Depuis la naissance de Dolly, la brebis clonée en 1996, le clonage humain suscite une fascination immense, mais reste interdit dans la quasi-totalité des pays. Les avancées scientifiques sont entravées par des obstacles biologiques qui demeurent largement méconnus.
La révélation du clonage de Dolly a déclenché une vague de législations à travers le globe. La plupart des nations ont rapidement mis en place des lois précises concernant le clonage. En France, la loi de bioéthique adoptée en 2004 a clairement établi l'interdiction du clonage humain. Aux États-Unis, bien qu'aucune loi fédérale ne prohibe explicitement cette pratique, le financement public pour de telles recherches est totalement inexistant. Cela a conduit à des avancées dans un cadre extrêmement contrôlé.
Selon le National Human Genome Research Institute (NHGRI), aucun être humain n'a jamais été cloné à ce jour. Malgré cela, plusieurs annonces sensationnelles ont fait la une des journaux. Par exemple, en 2002, un groupe sectaire a prétendu avoir cloné une fille nommée Eve, mais aucune preuve scientifique n’a été présentée. De même, en 2004, des résultats frauduleux publiés dans la revue Science par un chercheur coréen ont été retirés deux ans plus tard. Ces incidents montrent une constante : l'annonce de clones humains attire les médias, mais la science ne suit pas.

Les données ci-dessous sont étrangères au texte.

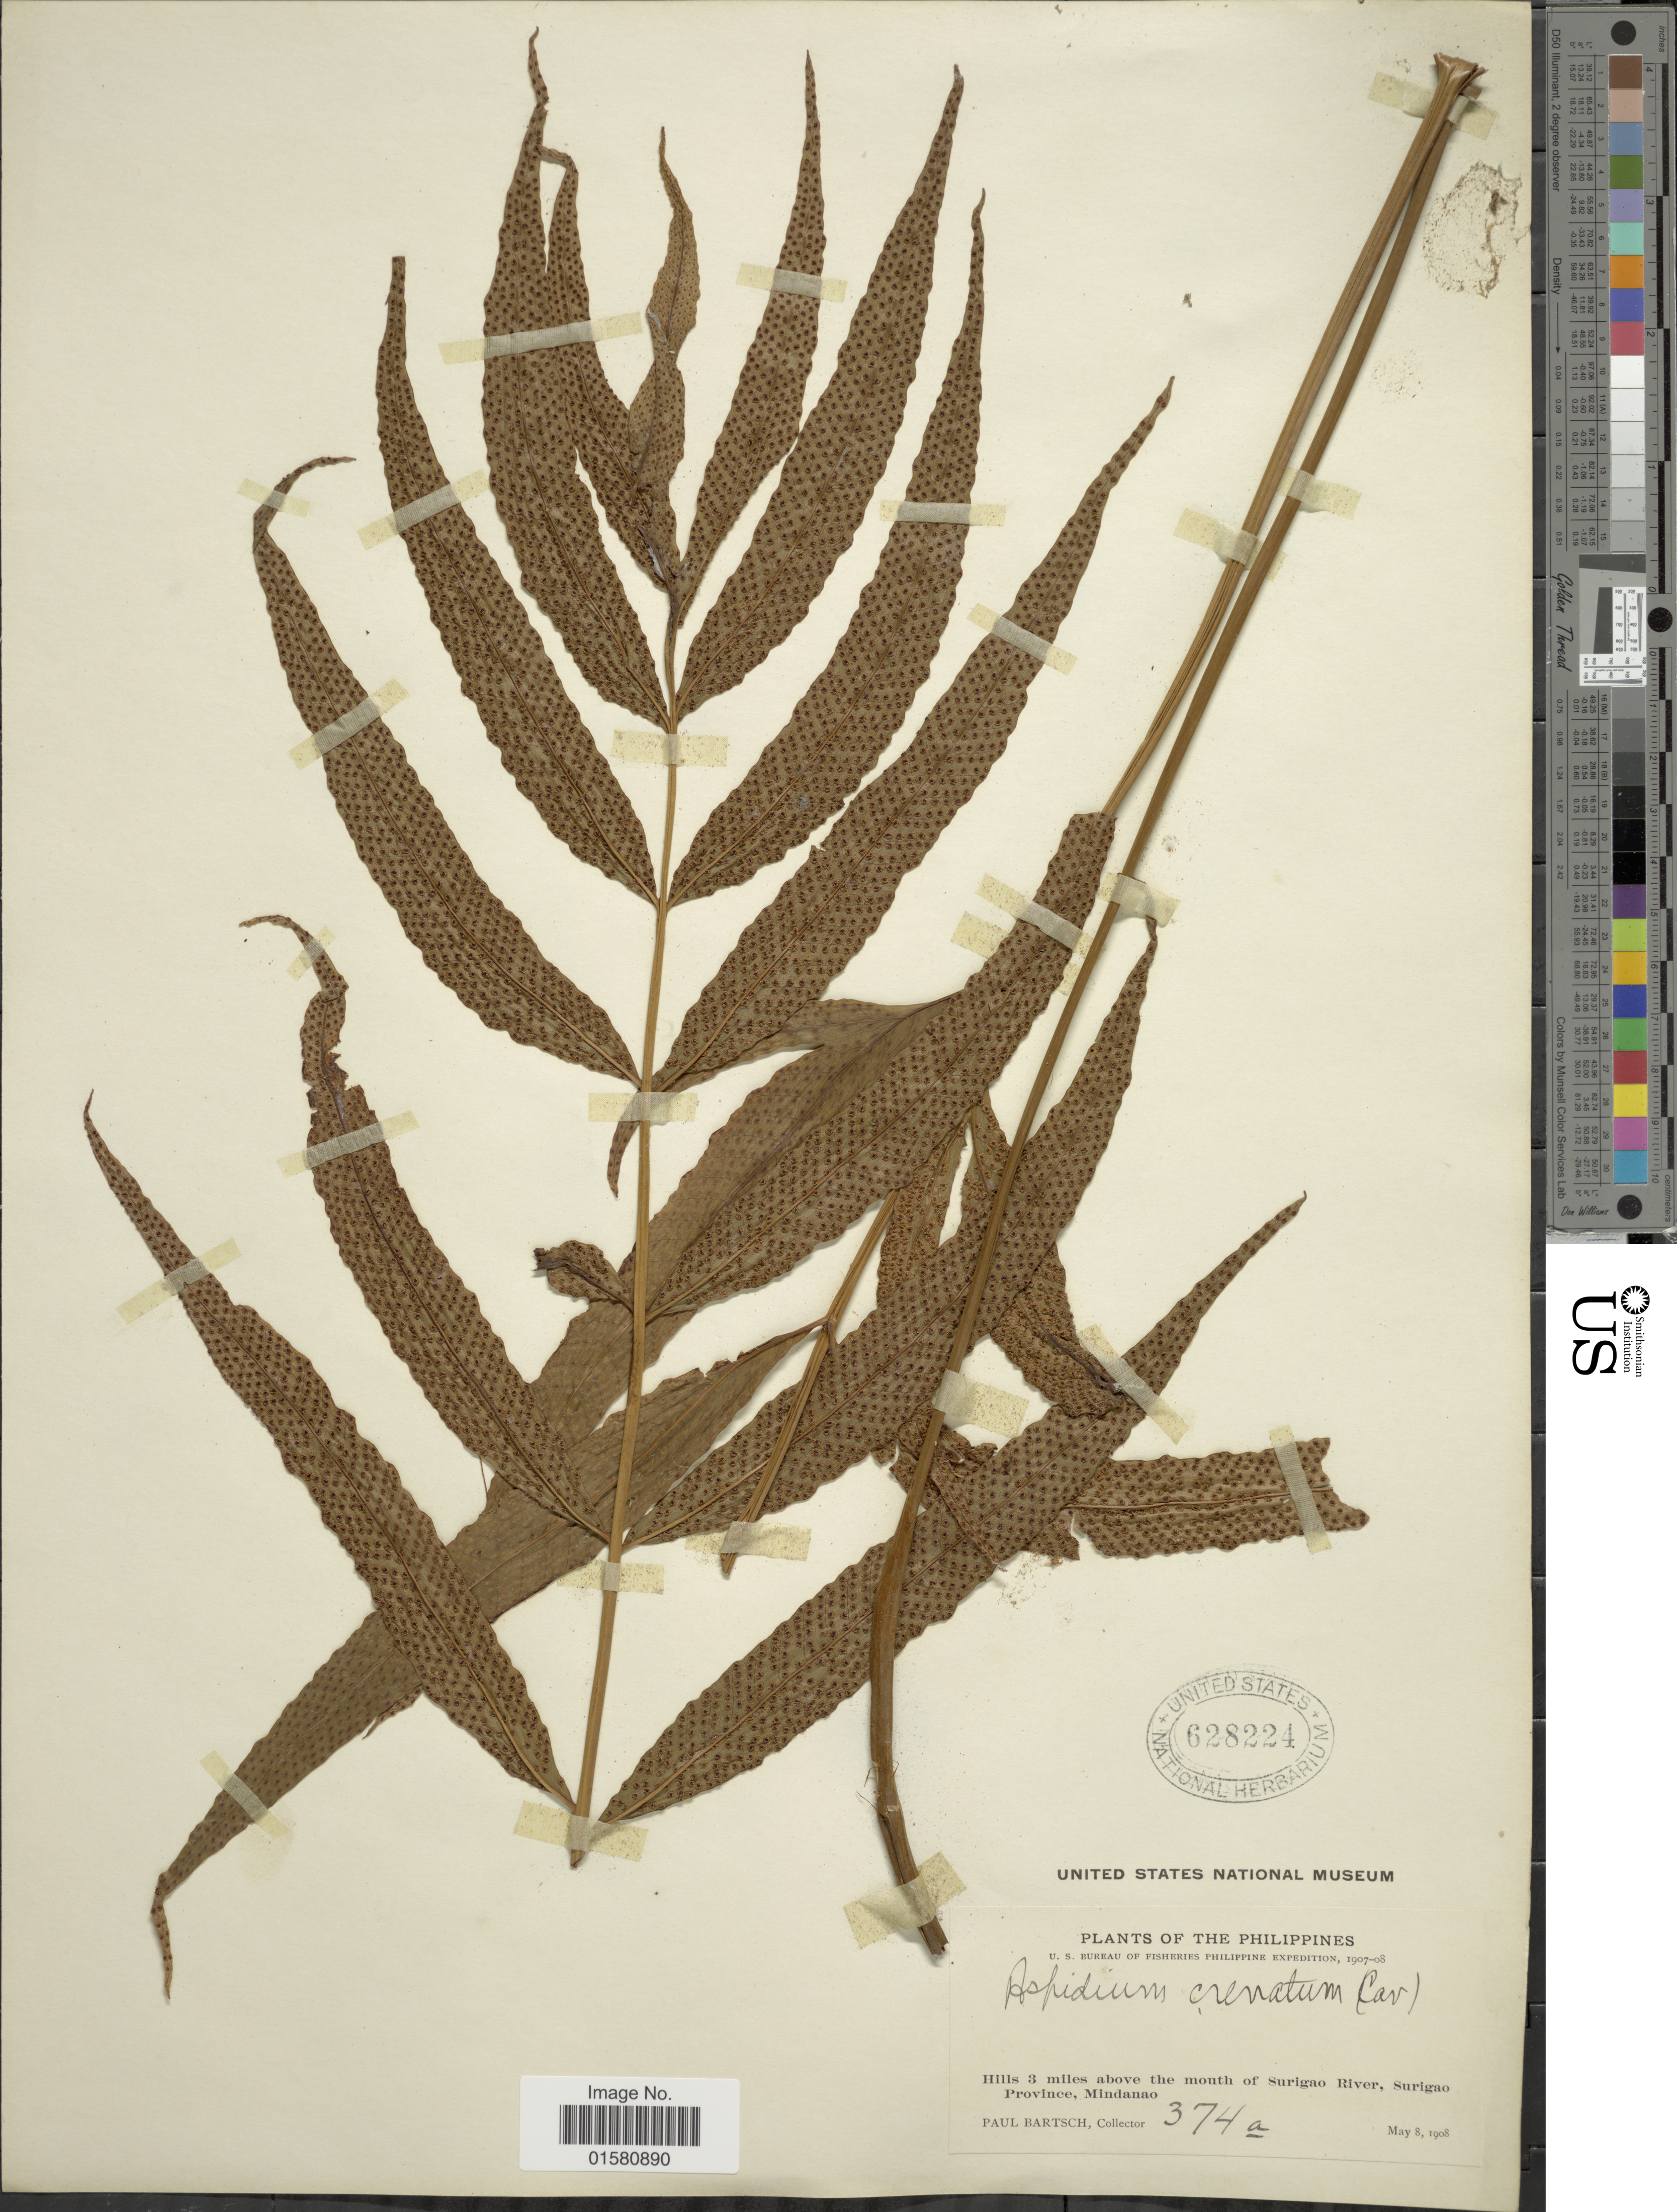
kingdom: Plantae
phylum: Tracheophyta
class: Polypodiopsida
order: Polypodiales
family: Tectariaceae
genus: Tectaria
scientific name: Tectaria crenata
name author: Cav.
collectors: P. Bartsch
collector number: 374a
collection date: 1908-05-08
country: Philippines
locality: Hills 3 miles above the mouth of Surigau River, Surigao Province, Mindanao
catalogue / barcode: US 628224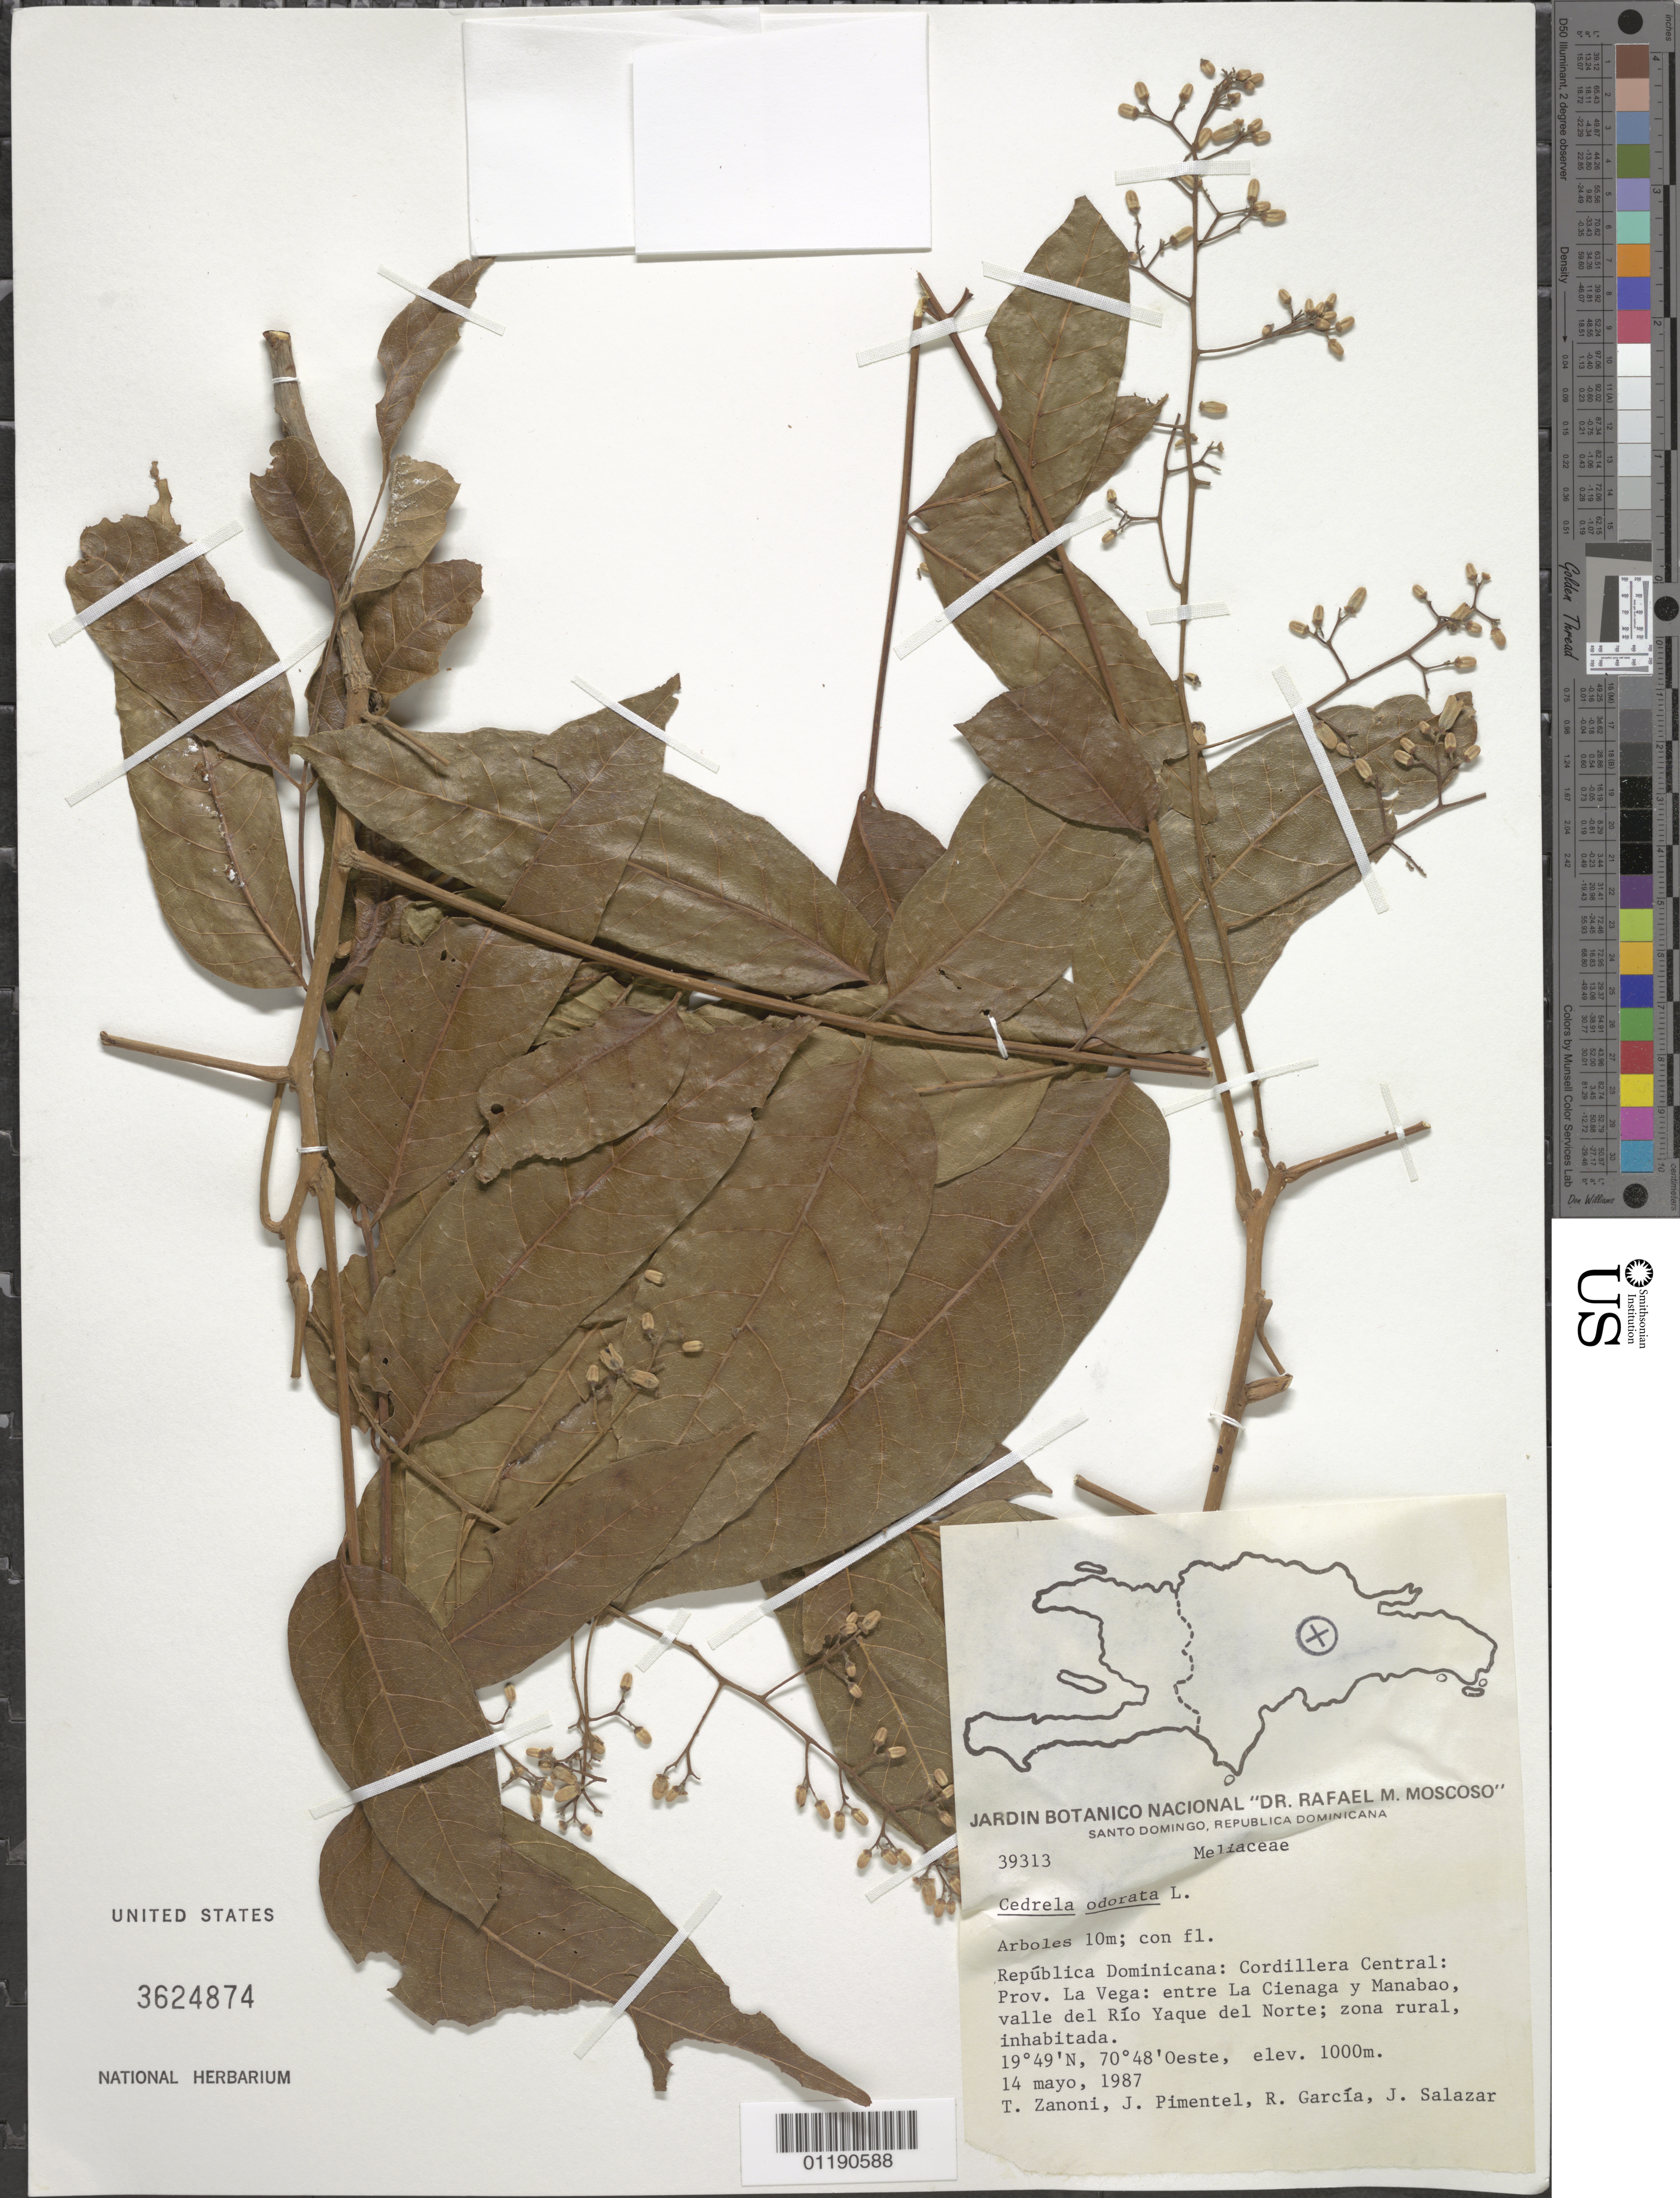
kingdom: Plantae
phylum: Tracheophyta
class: Magnoliopsida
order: Sapindales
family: Meliaceae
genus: Cedrela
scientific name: Cedrela odorata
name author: L.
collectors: T. A. Zanoni, J. Pimentel, R. García & J. Salazar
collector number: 39313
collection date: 1987-05-14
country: Dominican Republic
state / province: La Vega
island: Hispaniola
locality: Cordillera Central: between La Cienaga and Manabao, valley of the Yaque River of the N.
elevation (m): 1000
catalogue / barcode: US 3624874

Outre les lois restrictives, la biologie impose également des barrières. La difficulté principale réside dans une particularité du noyau cellulaire. Le NHGRI indique que les protéines essentielles à la division cellulaire, appelées protéines du fuseau mitotique, restent attachées aux chromosomes chez les primates. En revanche, chez des espèces comme la souris ou le mouton, ces protéines se dispersent dans l'œuf. Lorsque le noyau de l'ovule est retiré pour y insérer l'ADN du donneur, ces protéines sont détruites, empêchant ainsi une division cellulaire correcte.
En 2024, une équipe de chercheurs chinois a réalisé un exploit en clonant un premier singe rhésus vivant. Les travaux publiés dans Nature Communications montrent que des centaines d'essais ont été nécessaires pour obtenir un seul animal viable. Pour parvenir à ce résultat, les chercheurs ont dû remplacer les tissus placentaires des embryons clonés par ceux d'embryons non clonés, car les placentas des clones présentaient des anomalies graves.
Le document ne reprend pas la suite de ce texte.